[Start of section]

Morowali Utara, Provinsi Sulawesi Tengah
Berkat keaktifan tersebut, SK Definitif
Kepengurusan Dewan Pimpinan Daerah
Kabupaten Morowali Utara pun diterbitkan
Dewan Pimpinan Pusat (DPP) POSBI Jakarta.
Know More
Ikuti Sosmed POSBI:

[End of section]
[Start of section]

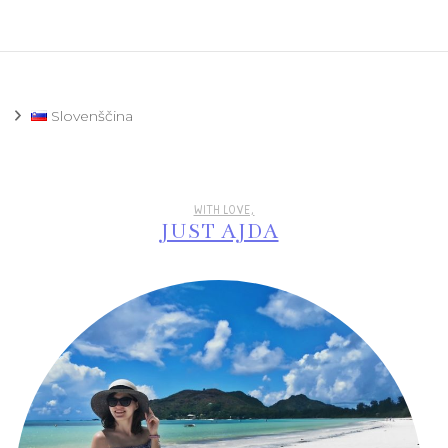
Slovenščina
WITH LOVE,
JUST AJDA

[End of section]
[Start of section]

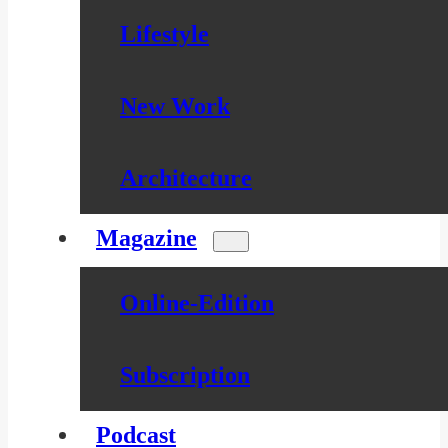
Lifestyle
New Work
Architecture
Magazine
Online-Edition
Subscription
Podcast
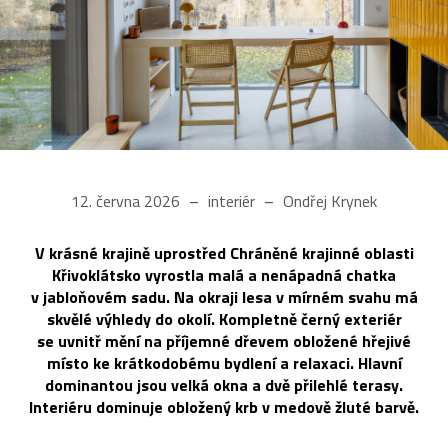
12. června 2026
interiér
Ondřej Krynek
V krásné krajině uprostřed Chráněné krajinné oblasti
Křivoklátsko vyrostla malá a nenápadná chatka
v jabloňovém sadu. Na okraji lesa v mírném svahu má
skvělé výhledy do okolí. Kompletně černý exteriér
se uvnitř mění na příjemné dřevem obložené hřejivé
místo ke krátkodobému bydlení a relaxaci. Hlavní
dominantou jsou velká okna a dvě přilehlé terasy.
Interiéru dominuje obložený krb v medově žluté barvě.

[End of section]

THE TASK
Give the number of lines in the entries that hold the word "Morowali", and nothing else.

THE ANSWER
2